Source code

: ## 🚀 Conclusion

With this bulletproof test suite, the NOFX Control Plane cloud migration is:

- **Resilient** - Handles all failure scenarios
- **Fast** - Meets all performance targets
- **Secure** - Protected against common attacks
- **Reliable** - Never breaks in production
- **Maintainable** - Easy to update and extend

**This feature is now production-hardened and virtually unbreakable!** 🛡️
§ §
What you will do
Each line from the one containing "- **Reliable** - Never breaks in production" down to the final line of the listing must appear in the answer exactly as written, and no other line may.

Final answer
- **Reliable** - Never breaks in production
- **Maintainable** - Easy to update and extend

**This feature is now production-hardened and virtually unbreakable!** 🛡️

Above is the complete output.